Manager der Macht

Wladimir Putin soll wieder russischer Präsident werden. So hat es die Kremlpartei Einiges Russland entschieden. An der Wahl des 58-Jährigen bestehen keine ernst zu nehmenden Zweifel. Ein Kommentar…

So einfach ist das also in Russland. Da wird mal eben in einem Hinterzimmer ausgekungelt, wer diesmal für einige Jahre das Präsidentenzepter schwingen darf. All jene, die es schon immer besser gewusst haben, werden nun triumphierend tönen: Seht her, es war von Anfang an ein abgekartetes Spiel. Die Macht in Russland hatte auch unter dem Marionettenpräsidenten Medwedew immer nur einer in Händen – Strippenzieher Putin.

Tatsächlich spricht viel für die Platzhaltertheorie.
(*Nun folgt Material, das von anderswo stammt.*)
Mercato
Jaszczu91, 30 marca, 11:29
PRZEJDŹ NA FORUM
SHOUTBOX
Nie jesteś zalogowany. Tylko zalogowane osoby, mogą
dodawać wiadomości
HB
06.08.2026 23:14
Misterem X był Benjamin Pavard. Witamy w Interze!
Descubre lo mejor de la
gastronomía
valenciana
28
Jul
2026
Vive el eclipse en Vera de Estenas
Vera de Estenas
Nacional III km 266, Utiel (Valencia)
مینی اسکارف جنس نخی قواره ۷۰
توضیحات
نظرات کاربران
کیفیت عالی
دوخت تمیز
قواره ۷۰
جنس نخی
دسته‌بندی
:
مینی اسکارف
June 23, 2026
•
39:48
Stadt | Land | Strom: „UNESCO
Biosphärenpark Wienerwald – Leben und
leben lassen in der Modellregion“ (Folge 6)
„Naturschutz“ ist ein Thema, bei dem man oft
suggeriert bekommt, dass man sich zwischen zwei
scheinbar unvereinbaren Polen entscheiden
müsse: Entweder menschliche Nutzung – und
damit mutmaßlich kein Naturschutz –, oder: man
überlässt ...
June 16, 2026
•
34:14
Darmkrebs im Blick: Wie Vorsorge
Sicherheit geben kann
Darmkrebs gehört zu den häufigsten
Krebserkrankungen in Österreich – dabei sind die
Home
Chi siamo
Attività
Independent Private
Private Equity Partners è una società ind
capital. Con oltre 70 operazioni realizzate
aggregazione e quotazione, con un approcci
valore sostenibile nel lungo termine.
Und dennoch ist längst nicht mehr alles so einfach in Russland, wie es auf den ersten Blick scheint. Die Zeiten, in denen ein Alleinherrscher im Stile der Zaren über das Riesenreich im Osten gebieten konnte, sind vorbei. Vielmehr haben die vier Jahre Medwedew-Regentschaft vor allem eines gezeigt: Letztlich ist es unerheblich, wer im heutigen Russland den Präsidententitel trägt.

In Moskau hat sich im vergangenen Jahrzehnt ein kompliziertes Geflecht aus persönlichen, politischen und wirtschaftlichen Abhängigkeiten und Ambitionen herausgebildet. Die Bosse beim Energiegiganten Gazprom und in anderen großen Staatsunternehmen wollen ebenso mitentscheiden wie die Militärs, die Geheimdienstfraktion, die Medienmogule, die Alphatiere im Apparat und – ja, auch das! – immer mehr Bürger. In der wachsenden Mittelschicht, die vom Rohstoffreichtum des Landes zu profitieren beginnt, macht sich zunehmend der Wunsch nach politischer Teilhabe bemerkbar.

Auch deshalb tritt Putin an. Er ist noch immer derjenige, der ohne offene Wahlfälschung die besten Siegchancen hat. Und er versteht es, auf der Klaviatur des Interessenausgleichs virtuos zu spielen. Anders hätte auch die Interimslösung Medwedew nicht funktionieren können. Putin ist ein Manager der Macht und keineswegs jener „nationale Führer“, von dem mancher Slawophile in Russland träumt. Ein autokratisches System wäre sicher einfacher zu installieren, aber auch leichter zu bekämpfen gewesen.

Stattdessen führt der Kreml nun gelenkte Demokratie vom Feinsten vor. Das reicht fürs Erste, und es macht die Sache für all jene schwer, die sich um eine echte Mitsprache der Bürger bemühen. Die Opposition in Russland wird vorerst eine Randerscheinung bleiben. In den kommenden sechs Jahren unter Putin werden die Karten dann neu gemischt. Wer allerdings gehofft hatte, dass sich Moskau unter dem vermeintlichen Liberalen Medwedew den freiheitlichen Gesellschaften des Westens annähern könnte, sieht sich auf ganzer Linie enttäuscht.